To carry out its plan, Repsol recruited two partners:
3DGeo, a seismic software firm headquartered in Santa
Clara, Calif., and the Barcelona Supercomputing Center
(BSC), which operates MareNostrum. The American
geophysicists are developing the codes to solve the
two-way wave equation, and the Spanish computer
scientists are figuring out how to run the codes
efficiently on supercomputers—MareNostrum in the
immediate future and later on a BSC system based on the
Cell processor, the powerful number-crunching chip
developed jointly by IBM, Sony, and Toshiba.

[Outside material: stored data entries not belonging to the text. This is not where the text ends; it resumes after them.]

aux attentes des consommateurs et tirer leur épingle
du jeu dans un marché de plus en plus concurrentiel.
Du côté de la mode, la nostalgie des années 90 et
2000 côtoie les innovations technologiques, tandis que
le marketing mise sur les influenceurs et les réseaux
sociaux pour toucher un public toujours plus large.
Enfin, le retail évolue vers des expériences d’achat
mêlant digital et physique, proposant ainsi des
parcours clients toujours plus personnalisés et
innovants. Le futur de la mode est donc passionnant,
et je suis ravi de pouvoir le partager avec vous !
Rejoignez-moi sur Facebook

Geophysicists have been chasing the holy grail of the
two-way wave equation for years. The problem is that to
even think about solving it required more than 10 times
the computing power and around 100 times the data
storage capacity than was typical of available
supercomputers. But more recently, rising processing
power and oil prices have conspired to at last put the
solution within reach.
And it’s happening not a moment too soon. In the Gulf
of Mexico, for example, most of the hydrocarbon reserves
in the relatively shallow shelf waters have been
drained. The easy oil is gone. But in deep waters
there’s plenty left: at least 56 billion barrels of oil
equivalent—a measure that includes oil and natural
gas—which at US $90 a barrel would fetch about $5
trillion and meet the entire U.S. demand for oil and gas
for five years. The catch is that finding oil at such
depths is extremely challenging and hugely expensive.